Here is a rundown of the challenges each will be facing with fewer games:
Jordan Hicks – There has not been an official determination of the Cardinals’ plan for Hicks, who has missed most of the last two years in his comeback from Tommy John surgery. Will he be a starter? Will he go back to the bullpen? Is he healthy? Those are all questions the Cardinals need to answer, and that will only come by seeing him pitch. Stretching him out to potentially start, however, likely won’t happen in a shortened spring when innings will be at a premium and the focus has to be on getting the projected rotation enough work to be ready when the season begins.

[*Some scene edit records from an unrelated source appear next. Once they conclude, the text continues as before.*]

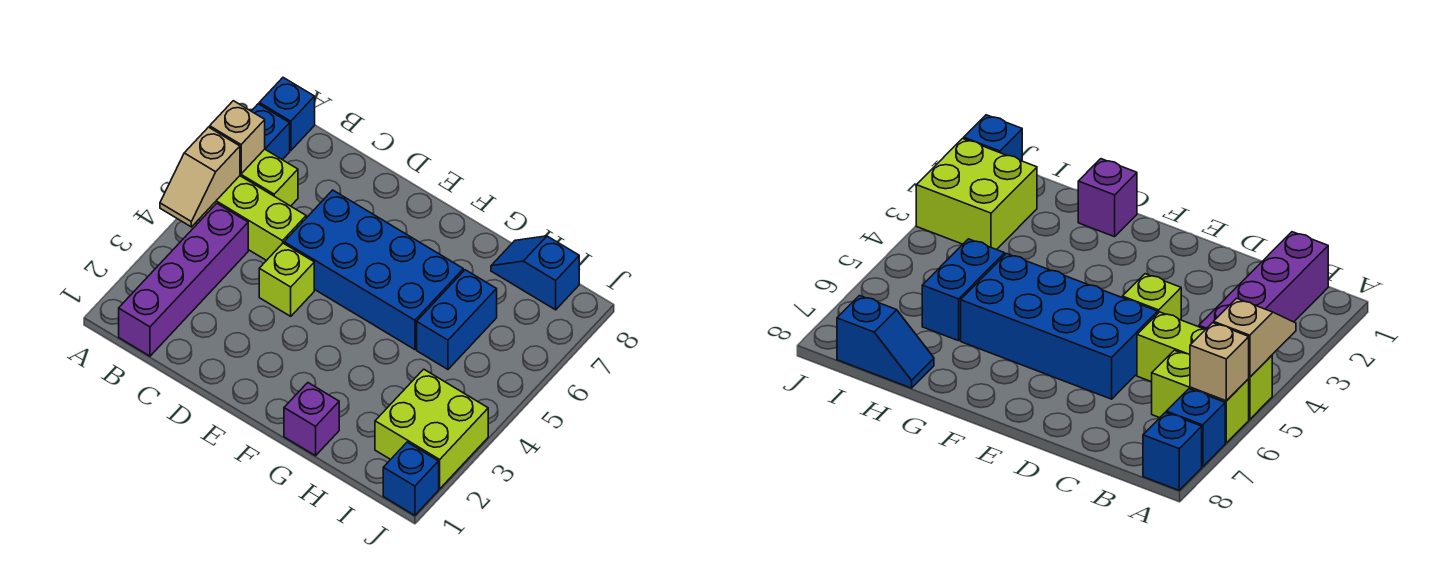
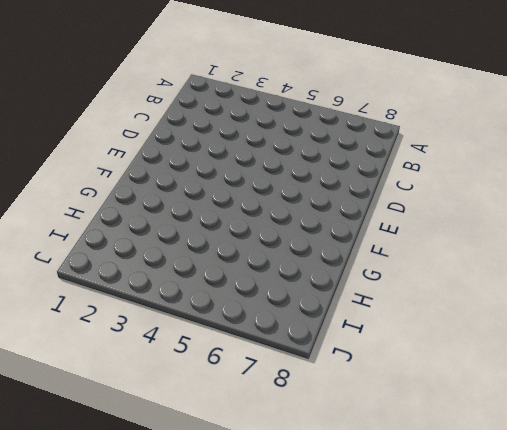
none -> lime brick A5:C5 level 1
none -> lime brick A6:B6 level 1
none -> blue brick A7 level 1

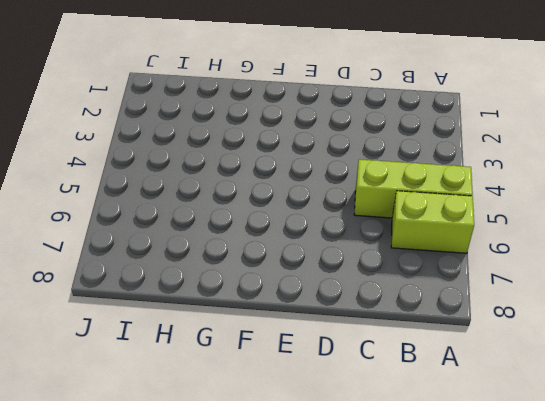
none -> blue brick A7 level 1
none -> blue brick A8 level 1
none -> purple brick B1:B4 level 1

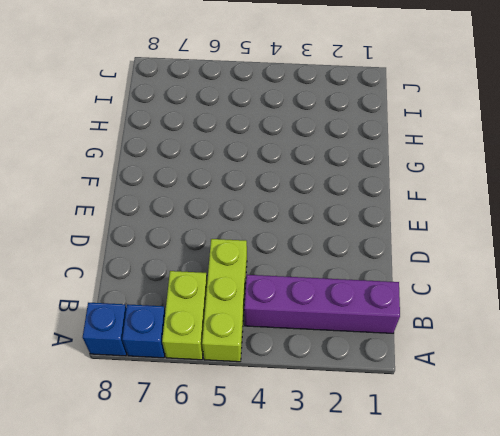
none -> lime brick D4 level 1
none -> blue brick D5:G6 level 1
none -> purple brick G1 level 1

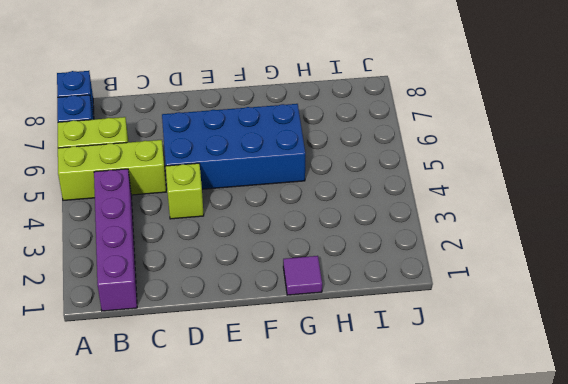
purple tile G1 level 1 -> purple brick G1 level 1
none -> blue brick H5:H6 level 1
none -> blue slope H8:I8 level 1 top I
none -> lime brick I2:J3 level 1

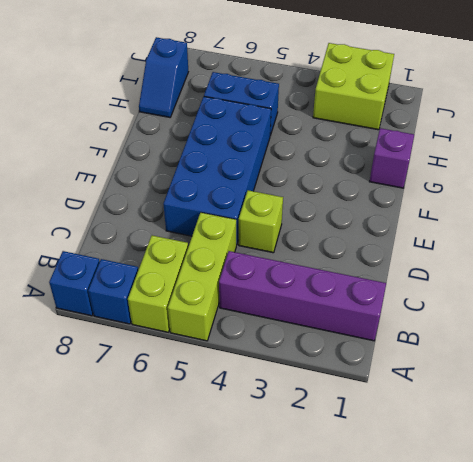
none -> blue brick J1 level 1
none -> tan slope A4:A5 level 2 top 5
none -> tan brick A6 level 2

Alex Reyes – A decision also will have to be made about the role the Cardinals want Reyes to fill this season. He is probably more likely to be stretched out as a starter than Hicks, but with the five spots in the rotation already spoken for, it might be better for the Cardinals to keep Reyes in the bullpen for now. One scenario could be to develop him as a pitcher who could throw three innings or so and become a bridge between the starters and the bullpen, especially early in the season.
Dakota Hudson – Hudson was back pitching by the end of last season following his Tommy John surgery, but not really on a starter’s workload. By all accounts he was able to have a normal offseason, but until Hudson gets on the mound this spring and starts to get stretched out, the Cardinals won’t really know how long it will take him to be ready to carry a starter’s normal workload.

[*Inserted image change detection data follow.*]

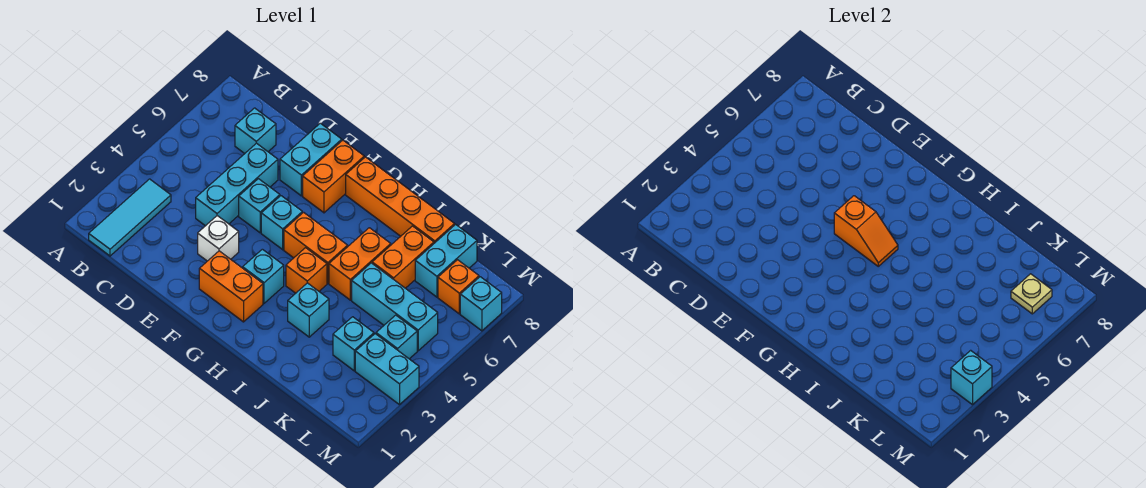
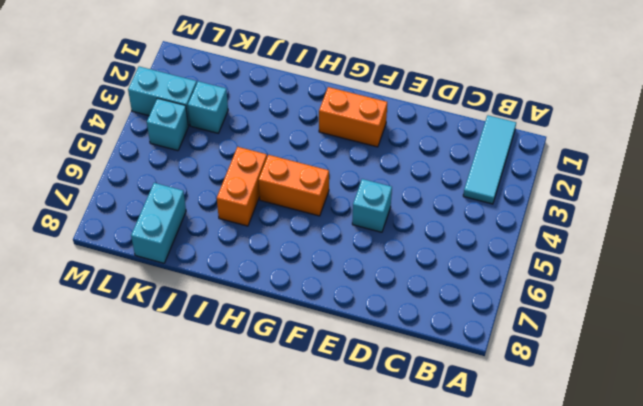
none -> cyan brick C7 level 1
none -> cyan brick D4:D6 level 1
none -> white brick E3 level 1

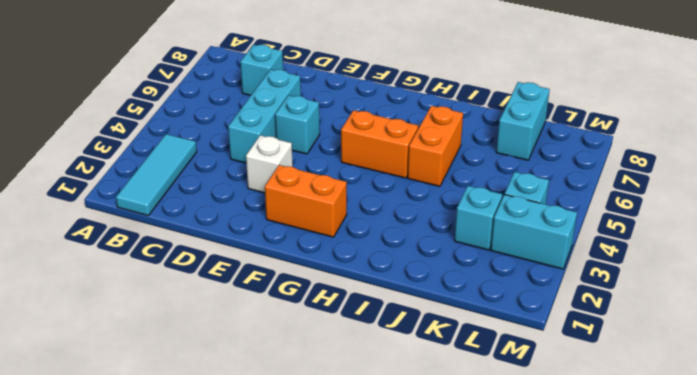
none -> cyan brick E7:E8 level 1
none -> cyan brick F5 level 1
none -> orange brick F7:F8 level 1

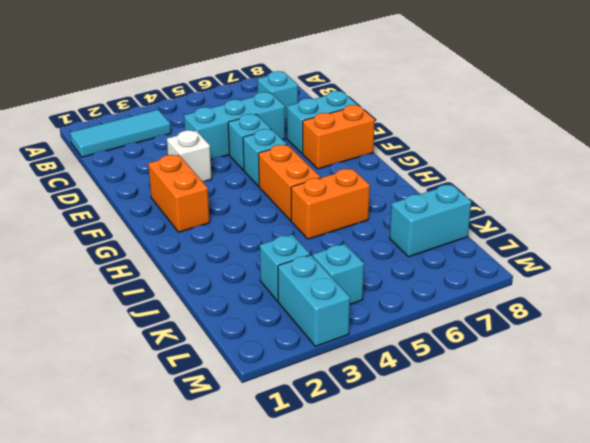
none -> cyan brick G3 level 1
none -> orange brick G8:J8 level 1
none -> orange brick H4 level 1

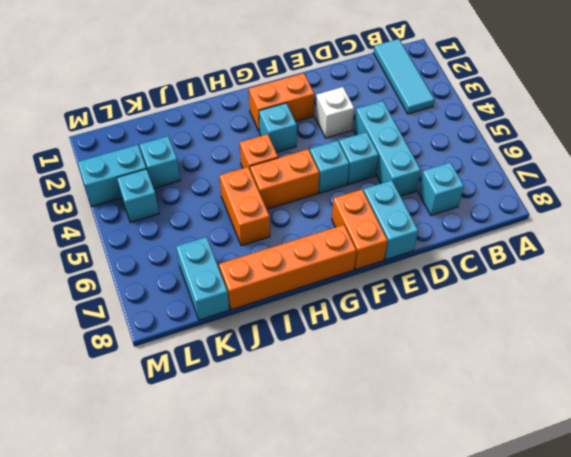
none -> cyan brick I3 level 1
none -> cyan brick J5:L5 level 1
none -> orange brick J6:J7 level 1

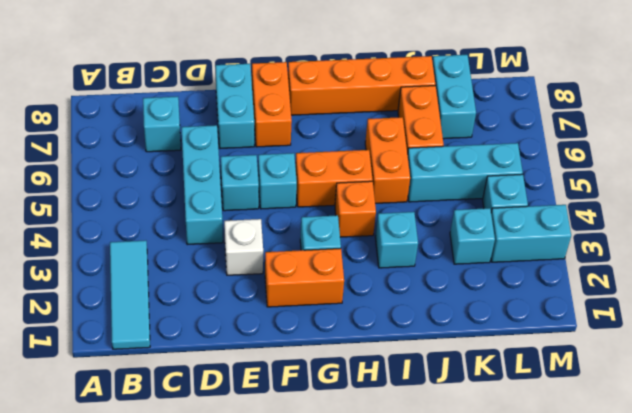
none -> orange brick L7 level 1
none -> cyan brick M7 level 1
none -> orange slope F5:G5 level 2 top F

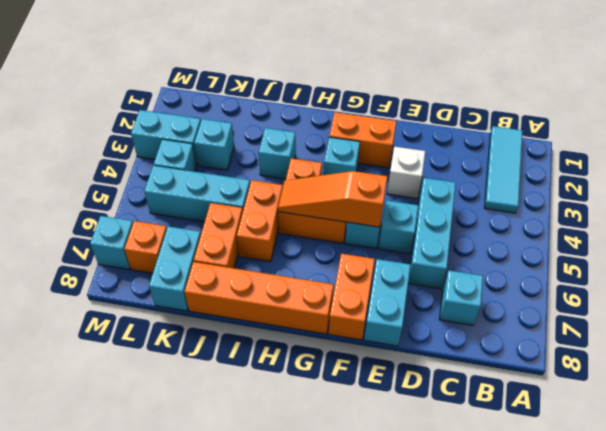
orange slope F5:H5 level 2 top F -> orange slope F5:G5 level 2 top F
none -> tan plate L7 level 2
none -> cyan brick M3 level 2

Paul DeJong – Likely the biggest X factor the Cardinals offense this season, DeJong also could be the player the most affected by a shortened spring – positively or negatively. If he gets off to a quick start, the team will feel better about his chances to bounce back after a couple of rough seasons. A slow start, without more games to get out of it in the spring, however, could have the opposite effect and raise more doubts about what to expect from DeJong in the regular season.
Brendan Donovan – In a normal-length spring training, Donovan could have expected to get a lot of work in his first big-league camp. His versatility to play all four infield spots and the outfield would have allowed him to get in the lineup on almost a daily basis. Now, however, it’s likely the regulars will want to play more to get in the number of at-bats they believe they need to be ready to start the season. Donovan will try to take advantage of the chances he does get to show he is ready to fill that final roster spot.
Zack Thompson— It was a rough transition to Triple A for Thompson in 2021, but he rebounded with a strong performance in the Arizona Fall League. Thompson was used out of the bullpen in the fall, and it will be interesting to see what the Cardinals’ plan will be for him going forward. There figures to be good competition for the final spot in the bullpen, and having another lefthander to go along with Genesis Cabrera and T.J. McFarland might be intriguing.
Aaron Brooks – A newcomer to the Cardinals, the right-handed Brooks was signed as a minor-league free agent after pitching in Korea. Brooks, 31, has big-league experience with the Royals, Oakland and Baltimore as both a starter and reliever. Because he signed a minor-league deal, Brooks is allowed to be in the spring camp, which if he pitches well, could give him an edge in the battle for a middle reliever spot in the bullpen.
Turner Ward – Ward was hired as the assistant hitting coach but the lockout has prevented him from starting to build a relationship with the players he will be working with. Ward does have a history with Paul Goldschmidt from their time together in the Diamondbacks organization but he will be starting from scratch with everyone else. Ward will be in a tougher spot than the Cardinals’ other new coach, Skip Schumaker, who is close with most of the veterans on the team.